Flashdance was the unexpected movie hit of the early 1980’s. With a Grammy-winning soundtrack and at least one memorable dance routine, it’s an obvious choice for a stage musical. Unfortunately, something vital has been lost in this translation from screen to stage.
The plot is both thin and cringingly predictable, with a boy-meets-girl, a break up and reconciliation angle, running beneath the working-class girl gets to realise her ambition main thrust. Alex, our girl hero, is a welder who wants to be a dancer but has to settle for shaking her tush on the dance-floor of a rundown exotic nightclub called Harry’s. Her dream is to attend the prestigious Shipley Dance Academy and, as every fan of the film will tell you, the climax of this cliff-hanger is the dance Alex performs for her audition.
With a clunky set (that gets more complicated moves than the ensemble dancers, whose main job appears to be noisily shifting said cumbersome set about a lot while other people are singing), some awkward staging and a back-of-a-fag-packet script, there is not a lot to love. The costumes also deserve a mention as, although we all know the 80’s was the decade that style forgot, some effort really has been made here to make all the performers look as unattractively naff as possible.

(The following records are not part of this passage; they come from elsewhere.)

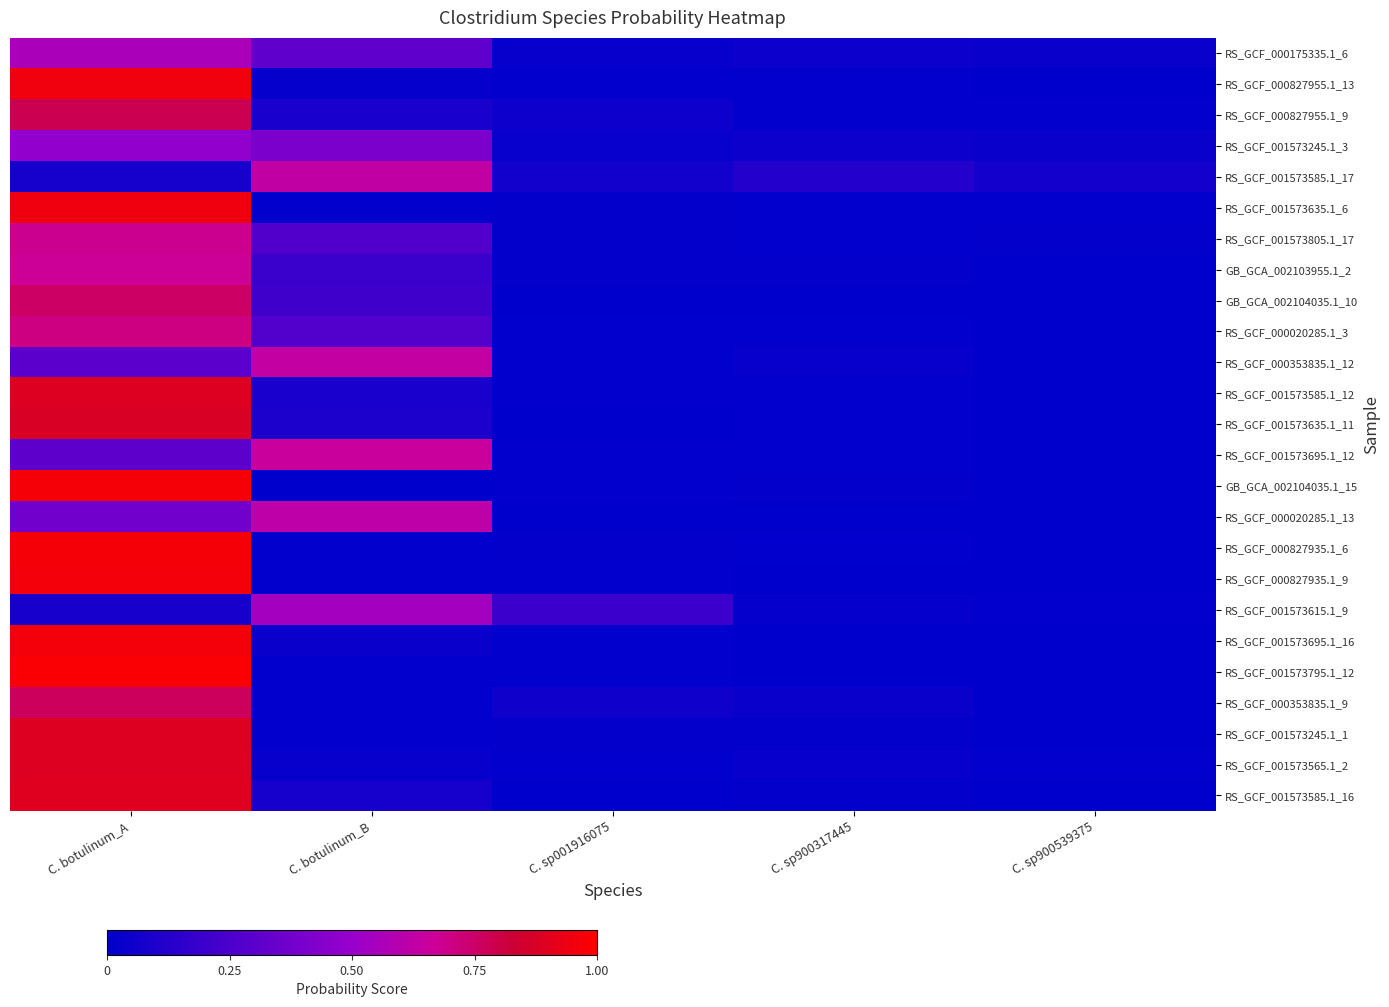

Count the number of categories in the chart.

5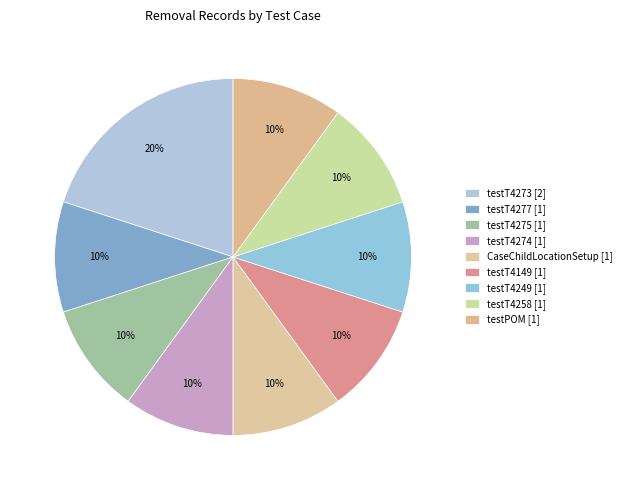

How many segments does this pie chart have?

9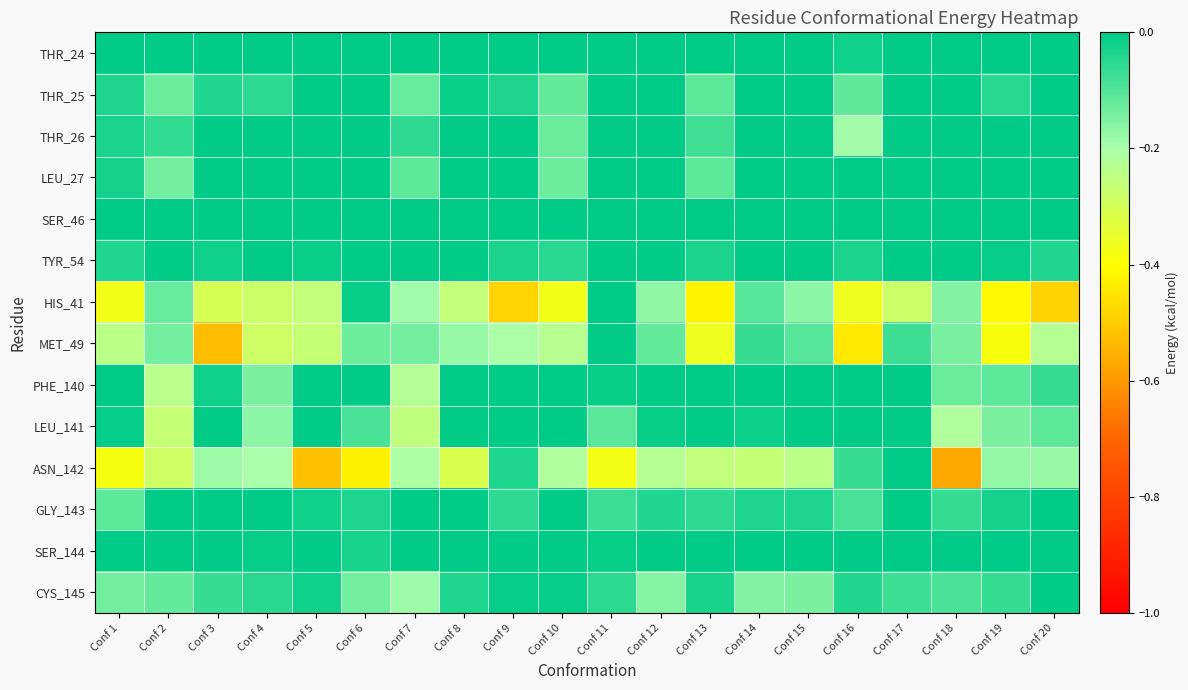

What is the smallest value displayed?

-0.6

That said, there are a couple of really watchable song and dance numbers, with Demmileigh Foster as Tess and Sia Dauda as Kiki performing rousing renditions of I Love Rock ‘n’ Roll and Manhunt respectively. These two also perform at Harry’s exotic nightclub with heroine Alex, played by Verity Jones, and, unfortunately for the plotline, both out-dance her every time. Famously, a bloke danced the tricky bits of Flashdance… What a Feeling in the movie, and so while Jones really gives her all to this climactic number, it was perhaps always destined to be a bit disappointing.
As seems to be de rigueur for musicals of a certain type these days, the performance ends with an upbeat medley of the show’s greatest hits, cynically designed to see the audience leave on a high believing they’ve had lots of fun. With the front rows of the stalls on their feet by the time it’s all over, this clearly worked for some.